Preparations for Visiting
- Tiny sand-fly-like bugs abound. You won’t notice them biting, but you may be itching for a week. Bring insect repellent.
- The weather at Machu Picchu seems to have only two settings: heavy rain or bright, burning sunlight. Don’t forget rain gear and sunblock.
- Disposable plastic bottles and food are not allowed in the site, though vigilance is a bit lax. It’s best to eat outside the gate, use nondisposable water bottles and pack out all trash, even organic waste. Water (in glass bottles) is sold at the cafe just outside the entrance.
Entrance tickets often sell out: buy them in advance in Cuzco. The ticket booth in Aguas Calientes only accepts cash (soles). Check for changes in online purchasing: it is possible to use debit cards, but only for adult entry (to the ruins, Wayna Picchu and Cerro Machu Picchi). Student and child admission cannot be purchased online. Students must present an official school ID with photograph.
The site is limited to 5940 visitors daily, with 400 paid spots for hiking Wayna Picchu and Cerro Machu Picchu. Visitation is limited to a morning or afternoon ticket: morning tickets are valid between 6am and noon while afternoon tickets are valid between noon and 5:30pm. There is even talk of adding a third turn, which would shorten visits considerably!
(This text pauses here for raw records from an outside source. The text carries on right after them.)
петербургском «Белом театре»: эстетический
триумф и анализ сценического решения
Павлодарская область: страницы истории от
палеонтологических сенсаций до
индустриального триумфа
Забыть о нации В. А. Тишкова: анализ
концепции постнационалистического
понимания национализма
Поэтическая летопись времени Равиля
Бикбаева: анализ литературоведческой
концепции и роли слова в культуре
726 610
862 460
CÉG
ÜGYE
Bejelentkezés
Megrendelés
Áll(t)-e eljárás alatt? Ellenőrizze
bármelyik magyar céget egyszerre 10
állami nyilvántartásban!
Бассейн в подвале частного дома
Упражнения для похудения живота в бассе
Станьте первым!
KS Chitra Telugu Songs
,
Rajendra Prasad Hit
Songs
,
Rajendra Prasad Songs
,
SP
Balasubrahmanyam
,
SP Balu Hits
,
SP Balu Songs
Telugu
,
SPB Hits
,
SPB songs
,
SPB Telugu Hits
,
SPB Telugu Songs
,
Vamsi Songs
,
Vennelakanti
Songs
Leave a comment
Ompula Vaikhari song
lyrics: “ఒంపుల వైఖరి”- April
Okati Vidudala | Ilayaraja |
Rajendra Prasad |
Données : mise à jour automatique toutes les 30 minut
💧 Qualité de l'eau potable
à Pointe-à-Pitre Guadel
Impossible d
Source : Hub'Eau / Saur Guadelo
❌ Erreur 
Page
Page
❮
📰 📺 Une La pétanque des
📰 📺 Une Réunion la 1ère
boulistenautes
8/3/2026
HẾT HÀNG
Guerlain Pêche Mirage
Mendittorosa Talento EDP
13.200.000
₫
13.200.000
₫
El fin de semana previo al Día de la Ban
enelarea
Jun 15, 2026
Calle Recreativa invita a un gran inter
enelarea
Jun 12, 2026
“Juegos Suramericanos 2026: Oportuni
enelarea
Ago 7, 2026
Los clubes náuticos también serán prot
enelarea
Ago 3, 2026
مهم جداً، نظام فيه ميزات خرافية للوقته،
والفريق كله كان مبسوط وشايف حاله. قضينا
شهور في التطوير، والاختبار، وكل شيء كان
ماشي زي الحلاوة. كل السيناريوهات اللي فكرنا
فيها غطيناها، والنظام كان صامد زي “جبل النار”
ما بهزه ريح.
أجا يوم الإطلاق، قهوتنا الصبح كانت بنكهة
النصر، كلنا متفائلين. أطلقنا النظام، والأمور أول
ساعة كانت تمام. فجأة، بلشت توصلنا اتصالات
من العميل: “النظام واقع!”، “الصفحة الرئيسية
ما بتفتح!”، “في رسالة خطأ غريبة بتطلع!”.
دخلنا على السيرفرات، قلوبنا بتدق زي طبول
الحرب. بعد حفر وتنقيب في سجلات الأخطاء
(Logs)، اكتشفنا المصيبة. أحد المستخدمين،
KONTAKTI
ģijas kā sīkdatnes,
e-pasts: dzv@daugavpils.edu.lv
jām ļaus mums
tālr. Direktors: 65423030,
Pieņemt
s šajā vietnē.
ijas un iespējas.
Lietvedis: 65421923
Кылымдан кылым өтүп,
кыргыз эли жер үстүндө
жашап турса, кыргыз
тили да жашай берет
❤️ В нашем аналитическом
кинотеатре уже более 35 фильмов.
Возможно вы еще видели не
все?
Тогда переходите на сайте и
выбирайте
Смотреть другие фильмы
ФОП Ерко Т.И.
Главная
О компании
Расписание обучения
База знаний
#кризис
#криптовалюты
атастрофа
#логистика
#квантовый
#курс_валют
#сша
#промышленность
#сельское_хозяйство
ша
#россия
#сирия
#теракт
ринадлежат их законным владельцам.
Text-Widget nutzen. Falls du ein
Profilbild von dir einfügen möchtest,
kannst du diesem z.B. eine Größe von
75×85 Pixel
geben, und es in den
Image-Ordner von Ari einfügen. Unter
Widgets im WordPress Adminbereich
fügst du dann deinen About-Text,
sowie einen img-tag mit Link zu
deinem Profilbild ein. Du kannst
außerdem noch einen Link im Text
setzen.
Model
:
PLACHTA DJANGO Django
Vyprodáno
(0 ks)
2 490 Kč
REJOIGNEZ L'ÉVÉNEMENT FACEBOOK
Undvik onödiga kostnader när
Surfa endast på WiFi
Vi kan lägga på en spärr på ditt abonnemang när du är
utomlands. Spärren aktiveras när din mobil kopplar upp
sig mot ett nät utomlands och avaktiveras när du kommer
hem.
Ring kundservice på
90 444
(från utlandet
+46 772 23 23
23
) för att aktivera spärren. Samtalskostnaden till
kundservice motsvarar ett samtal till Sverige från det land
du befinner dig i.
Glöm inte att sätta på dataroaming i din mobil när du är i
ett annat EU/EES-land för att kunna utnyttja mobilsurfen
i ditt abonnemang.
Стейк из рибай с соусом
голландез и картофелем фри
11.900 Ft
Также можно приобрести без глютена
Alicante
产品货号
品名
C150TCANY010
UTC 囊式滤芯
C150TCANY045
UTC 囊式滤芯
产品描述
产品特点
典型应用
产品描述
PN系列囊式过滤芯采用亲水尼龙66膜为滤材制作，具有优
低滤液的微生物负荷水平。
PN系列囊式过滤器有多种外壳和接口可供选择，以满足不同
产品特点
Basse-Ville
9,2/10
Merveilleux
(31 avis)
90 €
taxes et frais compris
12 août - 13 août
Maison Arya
Drones, tripods and backpacks over 20L are not allowed into the ruins. Walking sticks are allowed. There are baggage check offices outside the entrance gate (S5 per item; 6am to 4pm). Bringing plastic bottles is frowned upon, so try to bring a reusable bottle, and if you do have food with you, keep it discreet.
For really in-depth information, take along a copy of Exploring Cuzco by Peter Frost.
Avoiding the Crowds
Avoiding the crowds has become harder than ever, especially since visitors are largely expected to walk a set route through the ruins, instead of spontaneously wandering. Choose the longer route unless you just want to skim – it might be hard to get back to it later.
High season is late May until early September, with June through August being the busiest months. A visit midweek during the rainy season guarantees you more room to breathe, especially during February, when the Inca Trail is closed.
Local guides (per person S150, in groups of six to 10 S30) are readily available for hire at the entrance. Their expertise varies, look for one wearing an official guide ID from DIRCETUR. Agree on a price in advance, clarify whether the fee is per person or group, and agree on the tour length and maximum group size.